This is fine, as long as the evidence supports your reframed discussion.Just keep an open mind, and try to lock down your thesis as early as you can to avoid too much rewriting later.
For instance, a descriptive essay can be assigned to a student to teach him to describe something such as a place, a person, an experience, an object, or a situation.
A cause and effect essay prompt may compel a student to discuss the causes and effects of cheating at school, thus reinforcing the idea that he should avoid cheating.
Lastly, the topic for a problem or solution essay could be how society can reduce or eliminate racism, using facts to expose the history of racism in specific communities.
Ultimately, the essay’s quality and the student’s grade will depend on how much attention he pays to the rubric.
If it’s allowed, adding more than three body paragraphs may help convince the reader, beyond a shadow of a doubt, that the thesis is correct.

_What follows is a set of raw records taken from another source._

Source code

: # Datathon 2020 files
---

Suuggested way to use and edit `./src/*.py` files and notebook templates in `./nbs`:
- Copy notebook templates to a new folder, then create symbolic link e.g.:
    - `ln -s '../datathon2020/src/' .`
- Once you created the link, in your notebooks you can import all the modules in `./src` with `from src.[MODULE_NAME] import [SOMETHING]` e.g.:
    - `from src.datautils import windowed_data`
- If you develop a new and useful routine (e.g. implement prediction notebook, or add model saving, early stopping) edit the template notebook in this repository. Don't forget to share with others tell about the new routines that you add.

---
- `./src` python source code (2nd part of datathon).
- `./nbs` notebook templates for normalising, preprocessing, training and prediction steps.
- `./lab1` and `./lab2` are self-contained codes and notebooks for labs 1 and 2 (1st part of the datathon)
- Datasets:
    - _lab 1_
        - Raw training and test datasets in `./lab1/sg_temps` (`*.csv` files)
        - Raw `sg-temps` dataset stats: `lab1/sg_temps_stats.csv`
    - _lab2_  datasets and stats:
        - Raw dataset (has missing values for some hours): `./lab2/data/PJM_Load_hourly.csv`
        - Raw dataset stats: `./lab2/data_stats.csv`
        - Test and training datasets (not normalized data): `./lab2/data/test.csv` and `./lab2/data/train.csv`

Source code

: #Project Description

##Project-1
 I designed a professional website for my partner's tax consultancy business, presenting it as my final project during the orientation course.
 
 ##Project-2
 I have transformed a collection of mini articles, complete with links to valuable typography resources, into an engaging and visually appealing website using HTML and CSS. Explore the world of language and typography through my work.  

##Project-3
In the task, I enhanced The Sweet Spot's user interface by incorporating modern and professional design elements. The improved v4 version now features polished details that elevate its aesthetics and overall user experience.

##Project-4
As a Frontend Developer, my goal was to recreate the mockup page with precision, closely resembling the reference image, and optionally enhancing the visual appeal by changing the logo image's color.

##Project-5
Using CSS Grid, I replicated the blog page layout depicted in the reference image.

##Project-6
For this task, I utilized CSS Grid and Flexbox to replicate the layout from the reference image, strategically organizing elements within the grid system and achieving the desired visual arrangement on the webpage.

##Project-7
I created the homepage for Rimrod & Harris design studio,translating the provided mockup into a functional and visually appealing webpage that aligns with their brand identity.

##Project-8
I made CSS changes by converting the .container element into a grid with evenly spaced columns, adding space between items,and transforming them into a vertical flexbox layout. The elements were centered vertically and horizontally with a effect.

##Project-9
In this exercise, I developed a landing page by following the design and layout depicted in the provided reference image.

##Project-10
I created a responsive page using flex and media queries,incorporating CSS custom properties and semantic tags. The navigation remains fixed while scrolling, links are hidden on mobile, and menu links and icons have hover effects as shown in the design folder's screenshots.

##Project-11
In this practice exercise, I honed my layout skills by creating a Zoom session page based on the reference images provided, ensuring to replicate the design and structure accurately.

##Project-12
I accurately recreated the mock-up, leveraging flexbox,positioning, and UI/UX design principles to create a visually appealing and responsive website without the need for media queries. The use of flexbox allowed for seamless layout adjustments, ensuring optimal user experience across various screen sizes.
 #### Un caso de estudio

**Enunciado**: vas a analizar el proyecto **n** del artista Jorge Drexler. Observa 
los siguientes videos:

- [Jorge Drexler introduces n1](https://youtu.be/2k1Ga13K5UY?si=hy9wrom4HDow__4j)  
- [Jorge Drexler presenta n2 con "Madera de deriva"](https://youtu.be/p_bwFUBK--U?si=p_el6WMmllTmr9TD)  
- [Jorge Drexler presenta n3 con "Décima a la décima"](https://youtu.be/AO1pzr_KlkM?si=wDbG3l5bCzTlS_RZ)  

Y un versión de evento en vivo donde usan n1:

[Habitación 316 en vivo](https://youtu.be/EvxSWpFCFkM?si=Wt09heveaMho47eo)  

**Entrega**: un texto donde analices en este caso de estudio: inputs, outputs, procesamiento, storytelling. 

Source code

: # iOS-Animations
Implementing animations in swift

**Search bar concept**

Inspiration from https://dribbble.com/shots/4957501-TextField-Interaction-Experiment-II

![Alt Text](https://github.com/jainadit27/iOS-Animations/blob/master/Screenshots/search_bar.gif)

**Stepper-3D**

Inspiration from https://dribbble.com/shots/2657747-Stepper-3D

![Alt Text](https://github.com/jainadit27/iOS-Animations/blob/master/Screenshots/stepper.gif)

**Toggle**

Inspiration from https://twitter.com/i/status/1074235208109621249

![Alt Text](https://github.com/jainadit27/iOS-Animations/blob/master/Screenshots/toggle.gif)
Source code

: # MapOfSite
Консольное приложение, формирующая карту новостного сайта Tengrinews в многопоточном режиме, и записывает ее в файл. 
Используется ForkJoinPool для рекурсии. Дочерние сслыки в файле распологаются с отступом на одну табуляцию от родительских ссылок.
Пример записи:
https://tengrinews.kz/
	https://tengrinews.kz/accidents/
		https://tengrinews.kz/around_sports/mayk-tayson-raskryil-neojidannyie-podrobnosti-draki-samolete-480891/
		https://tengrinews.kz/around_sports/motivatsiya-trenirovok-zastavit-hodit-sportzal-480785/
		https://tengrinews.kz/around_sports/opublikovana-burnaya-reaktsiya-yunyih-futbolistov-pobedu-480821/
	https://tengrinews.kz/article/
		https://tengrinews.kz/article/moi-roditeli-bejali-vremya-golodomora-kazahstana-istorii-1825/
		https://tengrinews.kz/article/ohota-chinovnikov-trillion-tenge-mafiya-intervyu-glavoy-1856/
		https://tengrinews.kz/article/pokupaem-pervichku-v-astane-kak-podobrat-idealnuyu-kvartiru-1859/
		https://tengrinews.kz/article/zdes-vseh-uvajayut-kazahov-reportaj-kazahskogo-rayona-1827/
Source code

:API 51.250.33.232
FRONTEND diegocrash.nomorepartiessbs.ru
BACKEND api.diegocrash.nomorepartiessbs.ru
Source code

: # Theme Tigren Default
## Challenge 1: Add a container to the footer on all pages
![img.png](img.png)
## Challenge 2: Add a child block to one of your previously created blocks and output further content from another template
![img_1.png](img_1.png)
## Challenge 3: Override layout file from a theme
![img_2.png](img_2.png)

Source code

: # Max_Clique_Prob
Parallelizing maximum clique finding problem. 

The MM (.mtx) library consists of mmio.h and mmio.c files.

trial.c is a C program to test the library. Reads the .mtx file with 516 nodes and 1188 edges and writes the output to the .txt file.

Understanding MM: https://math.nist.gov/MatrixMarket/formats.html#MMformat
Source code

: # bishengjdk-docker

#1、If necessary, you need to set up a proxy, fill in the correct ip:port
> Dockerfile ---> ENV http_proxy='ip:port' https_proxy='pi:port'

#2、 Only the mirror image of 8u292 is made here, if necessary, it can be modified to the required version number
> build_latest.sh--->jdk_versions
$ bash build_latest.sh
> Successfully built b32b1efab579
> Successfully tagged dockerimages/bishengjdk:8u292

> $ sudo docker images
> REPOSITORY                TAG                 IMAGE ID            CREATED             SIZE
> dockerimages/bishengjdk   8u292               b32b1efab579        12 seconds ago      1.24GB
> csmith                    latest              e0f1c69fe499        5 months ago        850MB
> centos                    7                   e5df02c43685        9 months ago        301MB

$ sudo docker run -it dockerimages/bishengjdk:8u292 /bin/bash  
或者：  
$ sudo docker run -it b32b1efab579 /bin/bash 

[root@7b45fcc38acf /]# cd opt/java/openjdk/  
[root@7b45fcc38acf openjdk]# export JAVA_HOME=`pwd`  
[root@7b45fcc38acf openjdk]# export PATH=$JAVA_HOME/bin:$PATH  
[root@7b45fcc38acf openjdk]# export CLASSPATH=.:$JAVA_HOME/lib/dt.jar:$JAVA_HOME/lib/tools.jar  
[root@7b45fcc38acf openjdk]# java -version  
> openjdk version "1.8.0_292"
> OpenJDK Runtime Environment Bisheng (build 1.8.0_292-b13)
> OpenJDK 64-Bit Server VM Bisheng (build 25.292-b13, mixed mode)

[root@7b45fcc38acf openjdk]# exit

In other words, make sure you use enough evidence, but if you can add more, your essay will be even stronger.In the essay’s conclusion, the writer should summarize and restate all the main points and then drive the main idea home.The concluding paragraph should consist of straightforward and well-organized thoughts that impact the reader.Expository writing is a broad genre of fact-based literature meant to inform the reader about something.In general, it can include magazine articles, newspapers, textbooks, encyclopedias, formal or informal essays, or even social media posts.By building their arguments on hard facts, expository writers can avoid the objections and prejudices that are inherent in other types of writing.As hinted at above, an expository essay can be a formal paper written for a class, or it can be a more informal explanation of a topic that you’re passionate about and want to share with someone or the general public.While an expository essay that follows the universal standard would be five paragraphs long, and around two to three pages, the overall length can vary depending on the requirements of the teacher, editor, writer, or whoever has assigned the essay.Students will typically encounter many different types of expository essay prompts throughout their school careers—from primary school to high school to the college/university level.Here are some more examples of expository essay prompts and what they are trying to achieve: While the overall content of an expository essay will depend largely on the prompt, the student may have some freedom to choose the specific topic, or at least the angle; he wants to illuminate in the paper.For instance, he could explain the origin of a particular group of individuals in society; in such a case, the author should make the story as interesting as possible.